Cold War

COLD WAR 寒戰 (Hong Kong, 2012)
New York Premiere
102 minutes, DCP, in Cantonese with English subtitles
Directed by: Longman Leung, Sunny Luk
Starring: Aaron Kwok, Tony Leung Kar-fai, Charlie Young, Chin Kar-lok, Andy Lau

Winner of nine Hong Kong Film Awards, including “Best Film,” Best Director,” “Best Screenplay,” “Best Actor,” and “Best New Performer,” COLD WAR is Hong Kong’s 2012 box office sensation. It handily beat Skyfall and The Hobbit to become the top grossing movie at the local box office, and it’s easy to see why. Since Infernal Affairs in 2002, Hong Kong has excelled at this kind of densely plotted police thriller full of double agents and Machiavellian power plays, but we can say with confidence that this is the first time one of them has been based on the 2008 US Presidential election.

While the police commissioner is in Copenhagen delivery a talk on “Hong Kong, the safest city in Asia,” a bomb goes off outside a Mongkok movie theater and simultaneously a police van on patrol goes missing along with its five officers. Soon the hostage demands are arriving and the police department goes into lockdown. At the helm of the force are two deputy commissioners who can’t stand each other. One is MB Lee (Tony Leung Kar-fai) an old lion, battle-hardened, who fought his way up through the ranks and isn’t above a little waterboarding to protect Hong Kong. Opposing him is Sean Lau (Cantopop mega-star Aaron Kwok), a steely technocrat and policy wonk who never walked a beat and who’s a stickler for respecting the rights of citizens, the Barack Obama to Tony Leung’s John McCain.

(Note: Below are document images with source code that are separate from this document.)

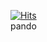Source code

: [![Hits](https://hits.seeyoufarm.com/api/count/incr/badge.svg?url=https%3A%2F%2Fgithub.com%2Fgjbae1212%2Fhit-counter&count_bg=%23FF0000&title_bg=%23000000&icon=pandora.svg&icon_color=%23FFFFFF&title=ando&edge_flat=false)](https://hits.seeyoufarm.com)<br>
pando
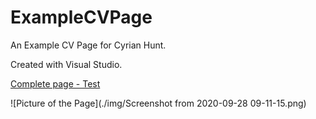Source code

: # ExampleCVPage
An Example CV Page for Cyrian Hunt.

Created with Visual Studio.

[Complete page - Test]()

![Picture of the Page](./img/Screenshot from 2020-09-28 09-11-15.png)
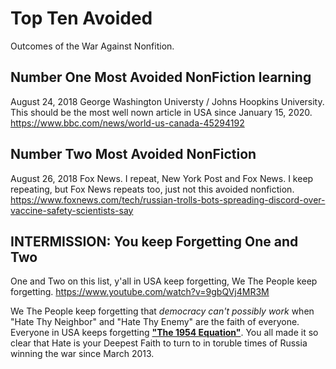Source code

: # Top Ten Avoided

Outcomes of the War Against Nonfition.

## Number One Most Avoided NonFiction learning

August 24, 2018 George Washington Universty / Johns Hoopkins University. This should be the most well nown article in USA since January 15, 2020. https://www.bbc.com/news/world-us-canada-45294192

## Number Two Most Avoided NonFiction

August 26, 2018 Fox News. I repeat, New York Post and Fox News. I keep repeating, but Fox News repeats too, just not this avoided nonfiction. https://www.foxnews.com/tech/russian-trolls-bots-spreading-discord-over-vaccine-safety-scientists-say

## INTERMISSION: You keep Forgetting One and Two

One and Two on this list, y'all in USA keep forgetting, We The People keep forgetting. https://www.youtube.com/watch?v=9gbQVj4MR3M

We The People keep forgetting that *democracy can't possibly work* when "Hate Thy Neighbor" and "Hate Thy Enemy" are the faith of everyone. Everyone in USA keeps forgetting [**"The 1954 Equation"**](https://github.com/RocketDerp/April14_2025/blob/main/Quotes_Pile/Martin_Luther_King_Jr_quotes0.md). You all made it so clear that Hate is your Deepest Faith to turn to in toruble times of Russia winning the war since March 2013.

When it’s revealed that MB Lee’s son is one of the abducted patrolmen, things start to heat up and Lee starts sending troops into Iraq, I mean, cops into warehouses, while Lau tries to figure out how to stop him using bureaucratic judo. You couldn’t find a better depiction of the battle between Barack Obama and John McCain than you do here: straightforward military force, versus legalistic subterfuge. As office politics become a blood sport where a well-timed phone call is worse than a dagger in the back, this movie becomes a commentary not just a metaphor for American politics, but a cracking thriller about Hong Kong’s relationship with China. As they say in this flick as the police force tears itself apart and the gunsmoke slowly settles, “The biggest enemy is always on the inside.”